7. Instructor worship is for cults, not martial arts
Does it seem that your instructor has a special aura around him? Does it seem that he submits the other students way too easily, and that everyone looks up to him as if he possesses special powers? Get out of there and find a new gym. It happens a lot, mainly in martial arts that originated in East Asia, but not restricted to these. It’s not beneficial to you as a martial artist, and your coach might be teaching you fake and dangerous techniques without even knowing it (as many times they believe this whole charade themselves).
9. Bullying by senior students
Does it seem that your higher belts are going way too hard on the lower belt, and for no apparent reason? When a higher belt is rolling with a white belt, especially if the gap is really big, the higher level practitioner can usually crush the new guy. What does the new guy learn from it? NOTHING. What does the senior guy learn from it? ALSO NOTHING. The right approach for the higher level student should be to push the newer guy to his limit, while allowing him to practice what he learned. It will help him too, so he could defend and get out of tough situations – which will be hard to do with someone his level or higher. The level gap is big enough for him to also try more advanced techniques on the newer guy, and preactic his timing.

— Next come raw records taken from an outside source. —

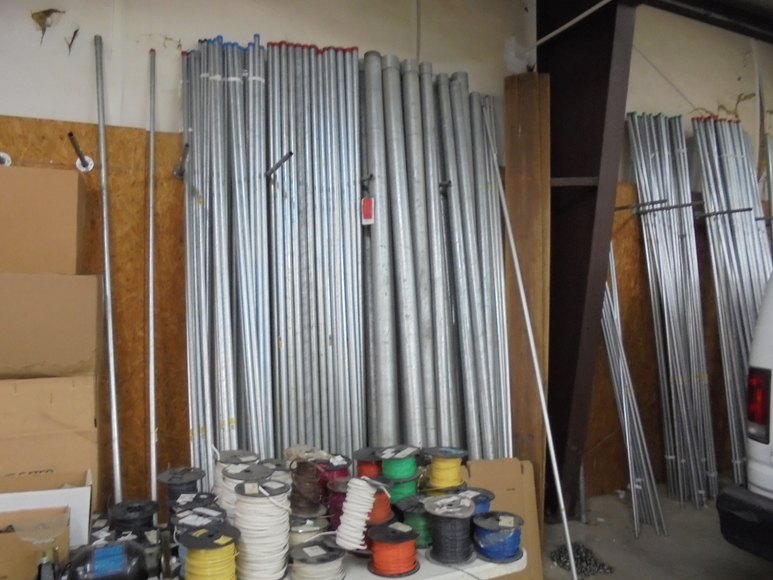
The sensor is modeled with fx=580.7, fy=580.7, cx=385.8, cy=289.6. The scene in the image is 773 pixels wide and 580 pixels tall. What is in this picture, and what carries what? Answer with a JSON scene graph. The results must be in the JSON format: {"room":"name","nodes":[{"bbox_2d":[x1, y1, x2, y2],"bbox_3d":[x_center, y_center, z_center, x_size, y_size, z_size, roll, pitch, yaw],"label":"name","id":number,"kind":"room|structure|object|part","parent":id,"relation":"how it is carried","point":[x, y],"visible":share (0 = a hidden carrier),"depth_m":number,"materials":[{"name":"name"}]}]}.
{"room":"warehouse","nodes":[
{"label":"warehouse","id":0,"kind":"room"},
{"bbox_2d":[0,506,69,579],"bbox_3d":[-1.009,0.700,1.530,0.309,0.187,0.277,0,0,-25],"label":"cardboard box","id":1,"kind":"object","parent":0,"point":[5,535],"visible":0.85,"depth_m":1.51,"materials":[{"name":"brown cardboard"}]},
{"bbox_2d":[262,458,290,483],"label":"cable spool","id":2,"kind":"object","parent":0,"point":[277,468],"visible":0.26,"depth_m":1.81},
{"bbox_2d":[0,0,772,514],"bbox_3d":[0.393,-0.305,3.491,8.687,3.464,0.210,0,0,-25],"label":"wall","id":3,"kind":"structure","parent":0,"point":[92,28],"depth_m":3.00,"materials":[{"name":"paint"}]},
{"bbox_2d":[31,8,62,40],"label":"wall hole","id":4,"kind":"object","parent":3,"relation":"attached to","point":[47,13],"visible":0.91,"depth_m":2.41,"materials":[{"name":"brown"}]},
{"bbox_2d":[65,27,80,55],"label":"wall hole","id":5,"kind":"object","parent":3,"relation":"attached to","point":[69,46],"visible":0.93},
{"bbox_2d":[0,114,192,509],"bbox_3d":[-1.440,0.343,2.462,1.910,2.093,0.019,0,0,-25],"label":"plywood panel","id":6,"kind":"object","parent":3,"relation":"attached to","point":[64,158],"visible":0.39,"depth_m":2.59,"materials":[{"name":"brown wood"}]},
{"bbox_2d":[0,151,11,166],"bbox_3d":[-1.568,-0.539,2.347,0.079,0.086,0.136,0,0,-25],"label":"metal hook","id":7,"kind":"object","parent":6,"relation":"attached to","point":[4,161],"visible":0.87,"depth_m":2.38,"materials":[{"name":"metal"}]},
{"bbox_2d":[67,131,93,171],"bbox_3d":[-1.267,-0.549,2.419,0.071,0.121,0.282,0,0,-25],"label":"metal hook","id":8,"kind":"object","parent":6,"relation":"attached to","point":[84,158],"visible":0.97,"depth_m":2.47,"materials":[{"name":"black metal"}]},
{"bbox_2d":[174,143,189,178],"bbox_3d":[-0.892,-0.554,2.552,0.048,0.103,0.261,0,0,-25],"label":"metal bracket","id":9,"kind":"object","parent":6,"relation":"attached to","point":[178,173],"visible":0.96,"depth_m":2.57,"materials":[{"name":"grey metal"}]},
{"bbox_2d":[265,151,292,178],"bbox_3d":[-0.474,-0.548,2.564,0.082,0.080,0.134,0,0,-25],"label":"metal bracket","id":10,"kind":"object","parent":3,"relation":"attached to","point":[285,158],"visible":0.96,"depth_m":2.55,"materials":[{"name":"metal"}]},
{"bbox_2d":[587,181,739,504],"bbox_3d":[2.193,0.339,4.153,2.438,2.083,0.025,0,0,-25],"label":"plywood panel","id":11,"kind":"object","parent":3,"relation":"attached to","point":[618,272],"visible":0.37,"depth_m":3.93,"materials":[{"name":"brown wood"}]},
{"bbox_2d":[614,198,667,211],"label":"metal bracket","id":12,"kind":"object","parent":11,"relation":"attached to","point":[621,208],"visible":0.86,"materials":[{"name":"black metal"}]},
{"bbox_2d":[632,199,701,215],"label":"metal bracket","id":13,"kind":"object","parent":11,"relation":"attached to","point":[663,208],"visible":0.95,"depth_m":3.71,"materials":[{"name":"metal"}]},
{"bbox_2d":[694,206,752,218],"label":"metal rod","id":14,"kind":"object","parent":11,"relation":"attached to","point":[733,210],"visible":0.98,"depth_m":3.81,"materials":[{"name":"metal"}]},
{"bbox_2d":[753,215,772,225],"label":"metal bracket","id":15,"kind":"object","parent":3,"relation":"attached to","point":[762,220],"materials":[{"name":"grey metal"}]},
{"bbox_2d":[378,445,420,503],"bbox_3d":[0.041,0.607,1.858,0.138,0.176,0.141,0,0,-25],"label":"cable spool","id":16,"kind":"object","parent":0,"point":[400,475],"visible":0.93,"depth_m":1.82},
{"bbox_2d":[424,446,467,490],"bbox_3d":[0.194,0.607,1.928,0.147,0.146,0.147,0,0,-25],"label":"cable spool","id":17,"kind":"object","parent":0,"point":[442,465],"visible":0.97,"depth_m":1.89,"materials":[{"name":"yellow plastic"}]},
{"bbox_2d":[542,472,772,579],"bbox_3d":[0.920,1.480,1.411,7.706,0.127,4.745,0,0,-25],"label":"floor","id":18,"kind":"structure","parent":0,"point":[708,527],"depth_m":3.24,"materials":[{"name":"grey concrete"}]},
{"bbox_2d":[0,375,98,490],"bbox_3d":[-1.367,0.599,2.208,0.473,0.586,0.418,0,0,-25],"label":"cardboard box","id":19,"kind":"object","parent":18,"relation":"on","point":[53,395],"visible":0.73,"depth_m":2.07,"materials":[{"name":"cardboard"}]},
{"bbox_2d":[0,273,102,378],"bbox_3d":[-1.360,0.125,2.214,0.493,0.364,0.383,0,0,-25],"label":"cardboard box","id":20,"kind":"object","parent":19,"relation":"on","point":[12,317],"visible":0.98,"depth_m":2.06,"materials":[{"name":"cardboard"}]},
{"bbox_2d":[0,167,85,274],"bbox_3d":[-1.409,-0.245,2.226,0.439,0.383,0.328,0,0,-25],"label":"cardboard box","id":21,"kind":"object","parent":20,"relation":"on","point":[47,225],"visible":0.99,"depth_m":2.10,"materials":[{"name":"cardboard"}]},
{"bbox_2d":[94,31,122,503],"bbox_3d":[-1.164,0.073,2.451,0.035,1.875,0.182,0,0,-25],"label":"metal pole","id":22,"kind":"object","parent":18,"relation":"on","point":[106,226],"visible":0.96,"depth_m":2.43,"materials":[{"name":"silver metal"}]},
{"bbox_2d":[146,47,157,506],"bbox_3d":[-1.044,0.115,2.610,0.032,1.894,0.262,0,0,-22],"label":"metal pole","id":23,"kind":"object","parent":18,"relation":"on","point":[152,143],"visible":0.96,"depth_m":2.57,"materials":[{"name":"silver metal"}]},
{"bbox_2d":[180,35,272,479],"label":"bundle","id":24,"kind":"object","parent":18,"relation":"on","point":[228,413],"visible":0.85,"depth_m":2.52,"materials":[{"name":"silver metal"}]},
{"bbox_2d":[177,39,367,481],"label":"stack","id":25,"kind":"object","parent":18,"relation":"on","point":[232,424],"visible":0.85,"depth_m":2.68,"materials":[{"name":"metal"}]},
{"bbox_2d":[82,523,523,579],"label":"table","id":26,"kind":"object","parent":18,"relation":"on","point":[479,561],"visible":0.27,"depth_m":1.61,"materials":[{"name":"white"}]},
{"bbox_2d":[0,469,92,547],"bbox_3d":[-1.141,0.712,1.847,0.371,0.213,0.293,0,0,-25],"label":"white box","id":27,"kind":"object","parent":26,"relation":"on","point":[74,493],"visible":0.55,"depth_m":1.79,"materials":[{"name":"white cardboard"}]},
{"bbox_2d":[62,538,150,579],"bbox_3d":[-0.681,0.677,1.388,0.224,0.142,0.164,0,0,-25],"label":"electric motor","id":28,"kind":"object","parent":26,"relation":"on","point":[120,548],"visible":0.99,"depth_m":1.37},
{"bbox_2d":[108,499,159,541],"bbox_3d":[-0.712,0.684,1.652,0.140,0.133,0.143,0,0,-25],"label":"cable spool","id":29,"kind":"object","parent":26,"relation":"on","point":[130,519],"visible":0.83,"depth_m":1.63,"materials":[{"name":"black plastic"}]},
{"bbox_2d":[157,466,206,512],"bbox_3d":[-0.638,0.660,1.817,0.153,0.177,0.156,0,0,-25],"label":"cable spool","id":30,"kind":"object","parent":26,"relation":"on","point":[172,476],"visible":0.73,"depth_m":1.79,"materials":[{"name":"black plastic"}]},
{"bbox_2d":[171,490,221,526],"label":"cable spool","id":31,"kind":"object","parent":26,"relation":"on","point":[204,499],"visible":0.61,"depth_m":1.65,"materials":[{"name":"black plastic"}]},
{"bbox_2d":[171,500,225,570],"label":"wire spool","id":32,"kind":"object","parent":26,"relation":"on","point":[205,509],"visible":0.55,"depth_m":1.52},
{"bbox_2d":[178,522,239,579],"bbox_3d":[-0.430,0.679,1.416,0.151,0.168,0.154,0,0,-25],"label":"cable spool","id":33,"kind":"object","parent":26,"relation":"on","point":[192,554],"visible":0.99,"depth_m":1.39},
{"bbox_2d":[218,460,267,521],"bbox_3d":[-0.442,0.617,1.758,0.153,0.213,0.158,0,0,-25],"label":"cable spool","id":34,"kind":"object","parent":26,"relation":"on","point":[239,475],"visible":0.6,"depth_m":1.72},
{"bbox_2d":[232,470,291,579],"bbox_3d":[-0.325,0.621,1.533,0.166,0.274,0.170,0,0,-25],"label":"cable spool","id":35,"kind":"object","parent":26,"relation":"on","point":[277,509],"visible":0.99,"depth_m":1.48,"materials":[{"name":"white plastic"}]},
{"bbox_2d":[288,454,325,516],"bbox_3d":[-0.243,0.581,1.755,0.134,0.180,0.135,0,0,-25],"label":"cable spool","id":36,"kind":"object","parent":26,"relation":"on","point":[306,471],"visible":0.98,"depth_m":1.72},
{"bbox_2d":[288,513,329,548],"bbox_3d":[-0.229,0.697,1.650,0.139,0.116,0.141,0,0,-25],"label":"cable spool","id":37,"kind":"object","parent":26,"relation":"on","point":[295,535],"visible":0.57,"depth_m":1.61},
{"bbox_2d":[288,536,347,579],"bbox_3d":[-0.172,0.712,1.491,0.153,0.109,0.155,0,0,-25],"label":"cable spool","id":38,"kind":"object","parent":26,"relation":"on","point":[304,549],"visible":0.98,"depth_m":1.46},
{"bbox_2d":[325,476,350,530],"bbox_3d":[-0.118,0.669,1.794,0.138,0.157,0.140,0,0,-25],"label":"cable spool","id":39,"kind":"object","parent":26,"relation":"on","point":[336,493],"visible":0.54,"depth_m":1.76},
{"bbox_2d":[316,454,351,497],"bbox_3d":[-0.180,0.645,1.945,0.143,0.163,0.146,0,0,-25],"label":"cable spool","id":40,"kind":"object","parent":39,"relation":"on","point":[340,475],"visible":0.63,"depth_m":1.91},
{"bbox_2d":[334,476,381,551],"bbox_3d":[-0.077,0.623,1.621,0.131,0.188,0.135,1,1,40],"label":"spool","id":41,"kind":"object","parent":26,"relation":"on","point":[365,488],"visible":0.99,"depth_m":1.58,"materials":[{"name":"white"}]},
{"bbox_2d":[366,482,395,525],"bbox_3d":[-0.038,0.652,1.760,0.128,0.132,0.131,0,0,-25],"label":"cable spool","id":42,"kind":"object","parent":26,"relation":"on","point":[381,515],"visible":0.57,"depth_m":1.73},
{"bbox_2d":[353,448,383,478],"bbox_3d":[-0.048,0.638,1.977,0.133,0.159,0.135,0,0,-25],"label":"cable spool","id":43,"kind":"object","parent":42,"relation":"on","point":[362,471],"visible":0.57,"depth_m":1.95,"materials":[{"name":"red"}]},
{"bbox_2d":[366,521,419,577],"bbox_3d":[0.021,0.706,1.588,0.145,0.111,0.145,0,0,-25],"label":"cable spool","id":44,"kind":"object","parent":26,"relation":"on","point":[397,535],"visible":0.98,"depth_m":1.55,"materials":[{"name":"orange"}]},
{"bbox_2d":[395,492,433,546],"bbox_3d":[0.093,0.700,1.762,0.138,0.129,0.140,0,0,-25],"label":"cable spool","id":45,"kind":"object","parent":26,"relation":"on","point":[415,520],"visible":0.76,"depth_m":1.72,"materials":[{"name":"green plastic"}]},
{"bbox_2d":[423,493,476,564],"bbox_3d":[0.186,0.676,1.654,0.157,0.153,0.158,0,0,-25],"label":"cable spool","id":46,"kind":"object","parent":26,"relation":"on","point":[463,515],"visible":0.98,"depth_m":1.62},
{"bbox_2d":[453,486,494,514],"bbox_3d":[0.258,0.685,1.782,0.150,0.137,0.147,0,0,-25],"label":"cable spool","id":47,"kind":"object","parent":26,"relation":"on","point":[485,509],"visible":0.43,"depth_m":1.77,"materials":[{"name":"blue plastic"}]},
{"bbox_2d":[472,511,524,561],"bbox_3d":[0.319,0.706,1.679,0.150,0.105,0.150,0,0,-25],"label":"cable spool","id":48,"kind":"object","parent":26,"relation":"on","point":[504,545],"visible":0.98,"depth_m":1.64,"materials":[{"name":"blue plastic"}]},
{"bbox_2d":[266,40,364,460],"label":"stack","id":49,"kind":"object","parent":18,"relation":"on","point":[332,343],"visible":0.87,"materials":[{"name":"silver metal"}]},
{"bbox_2d":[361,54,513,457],"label":"stack","id":50,"kind":"object","parent":18,"relation":"on","point":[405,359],"visible":0.83,"depth_m":2.86,"materials":[{"name":"metal"}]},
{"bbox_2d":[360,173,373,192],"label":"metal bracket","id":51,"kind":"object","parent":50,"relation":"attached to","point":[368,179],"visible":0.9,"depth_m":2.78,"materials":[{"name":"black metal"}]},
{"bbox_2d":[361,197,374,224],"bbox_3d":[-0.090,-0.380,2.785,0.046,0.141,0.045,0,0,-25],"label":"tag","id":52,"kind":"object","parent":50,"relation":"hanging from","point":[365,202],"visible":0.97,"depth_m":2.77,"materials":[{"name":"red"}]},
{"bbox_2d":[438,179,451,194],"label":"metal bracket","id":53,"kind":"object","parent":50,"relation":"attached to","point":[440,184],"visible":0.81,"depth_m":2.95,"materials":[{"name":"black metal"}]},
{"bbox_2d":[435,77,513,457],"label":"metal pipe","id":54,"kind":"object","parent":18,"relation":"on","point":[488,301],"visible":0.81,"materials":[{"name":"silver metal"}]},
{"bbox_2d":[461,457,542,579],"bbox_3d":[0.475,1.111,2.777,0.415,0.563,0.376,0,0,-25],"label":"cardboard sheet","id":55,"kind":"object","parent":18,"relation":"on","point":[506,480],"visible":0.43,"depth_m":2.77,"materials":[{"name":"cardboard"}]},
{"bbox_2d":[502,73,550,527],"bbox_3d":[0.783,0.146,3.255,0.208,2.569,0.351,0,0,10],"label":"wooden plank","id":56,"kind":"object","parent":18,"relation":"on","point":[535,324],"visible":0.79,"depth_m":3.22,"materials":[{"name":"brown wood"}]},
{"bbox_2d":[483,109,576,577],"bbox_3d":[0.745,0.266,2.912,0.046,2.212,0.695,0,1,-36],"label":"metal pole","id":57,"kind":"object","parent":18,"relation":"on","point":[546,423],"visible":1,"depth_m":2.90,"materials":[{"name":"metal"}]},
{"bbox_2d":[548,541,613,577],"bbox_3d":[0.989,1.381,2.999,0.311,0.070,0.302,0,0,-25],"label":"pile","id":58,"kind":"object","parent":18,"relation":"on","point":[581,561],"visible":0.73,"depth_m":2.96,"materials":[{"name":"metal"}]},
{"bbox_2d":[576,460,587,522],"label":"metal pipe","id":59,"kind":"object","parent":18,"relation":"on","point":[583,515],"visible":0.75,"depth_m":3.53,"materials":[{"name":"grey metal"}]},
{"bbox_2d":[539,0,638,520],"bbox_3d":[1.139,-0.290,3.522,0.415,3.399,0.678,0,0,-25],"label":"steel column","id":60,"kind":"structure","parent":18,"relation":"on","point":[607,77],"depth_m":3.42,"materials":[{"name":"metal"}]},
{"bbox_2d":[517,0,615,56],"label":"pipe","id":61,"kind":"object","parent":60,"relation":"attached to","point":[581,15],"visible":0.97,"depth_m":3.30,"materials":[{"name":"white plastic"}]},
{"bbox_2d":[598,246,664,537],"bbox_3d":[1.445,0.477,3.614,0.313,1.773,0.498,0,0,-25],"label":"bundle","id":62,"kind":"object","parent":18,"relation":"on","point":[623,389],"visible":0.77,"depth_m":3.53,"materials":[{"name":"silver metal"}]},
{"bbox_2d":[625,111,719,517],"bbox_3d":[1.918,0.123,3.783,0.535,2.388,0.460,0,0,-25],"label":"bundle","id":63,"kind":"object","parent":18,"relation":"on","point":[703,493],"visible":0.97,"depth_m":3.76,"materials":[{"name":"silver metal"}]},
{"bbox_2d":[691,117,769,493],"bbox_3d":[2.622,0.150,3.911,0.774,2.237,0.775,0,0,-25],"label":"bundle","id":64,"kind":"object","parent":18,"relation":"on","point":[746,225],"visible":0.78,"depth_m":3.95,"materials":[{"name":"metal"}]},
{"bbox_2d":[716,276,772,565],"bbox_3d":[3.651,0.527,2.618,4.200,1.930,1.691,0,0,-25],"label":"van","id":65,"kind":"object","parent":18,"relation":"on","point":[749,465],"visible":1,"depth_m":2.53,"materials":[{"name":"white metal"}]},
{"bbox_3d":[2.243,1.073,2.681,1.053,0.229,1.068,0,0,-25],"label":"bumper","id":66,"kind":"part","parent":65,"relation":"part of","materials":[{"name":"black plastic"}]},
{"bbox_2d":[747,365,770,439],"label":"tail light","id":67,"kind":"object","parent":65,"relation":"attached to","point":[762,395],"visible":0.96,"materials":[{"name":"red plastic"}]},
{"bbox_2d":[642,0,772,42],"bbox_3d":[2.300,-2.013,2.905,5.374,0.193,2.924,0,0,-25],"label":"ceiling","id":68,"kind":"structure","parent":0,"point":[770,2],"depth_m":4.14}
]}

Anything other than this is bullying and should not be tolerated, only under one circumstance. In every gym you have one or more enforcers. They are sometimes told by the coach to go really hard on someone,if, and only if, that’s the only way your coach can deal with a bully. Sometimes a gym has a bully in his ranks. A guy who goes really hard on other training partners, a lot of time smaller than him, on women training partners, and on people with a much lesser skill level. Then if this individual can’t understand the coach, and doesn’t see himself as a bully, being subjected to bullying himself might be the last resort prior to being expelled from the academy.
10. Too many injuries
Injuries are a part of MMA and BJJ, and of any martial art or fighting sport, but there are precautions against them. Proper training methodologies, good equipment, good atmosphere in the gym, and the watchful responsible eye of the coaches are the most important of them. If you and your teammates get injured too often, that should raise a red flag for you, and might be a good sign that you need to find another gym.
Being loyal to a gym is a good thing, and essential too, to some extent. If your coach and gym don’t exactly follow one of this list’s items, that might be fine. Just imagine any other business that you’re a client of, and most leave you some space for complaints. However you might be returning to this sandwich or pizza shop regularly. Just think of your gym in the same manner. You’re the client of the gym and your overall satisfaction should be the most important thing. If you’re not satisfied, find another gym that’s right for you.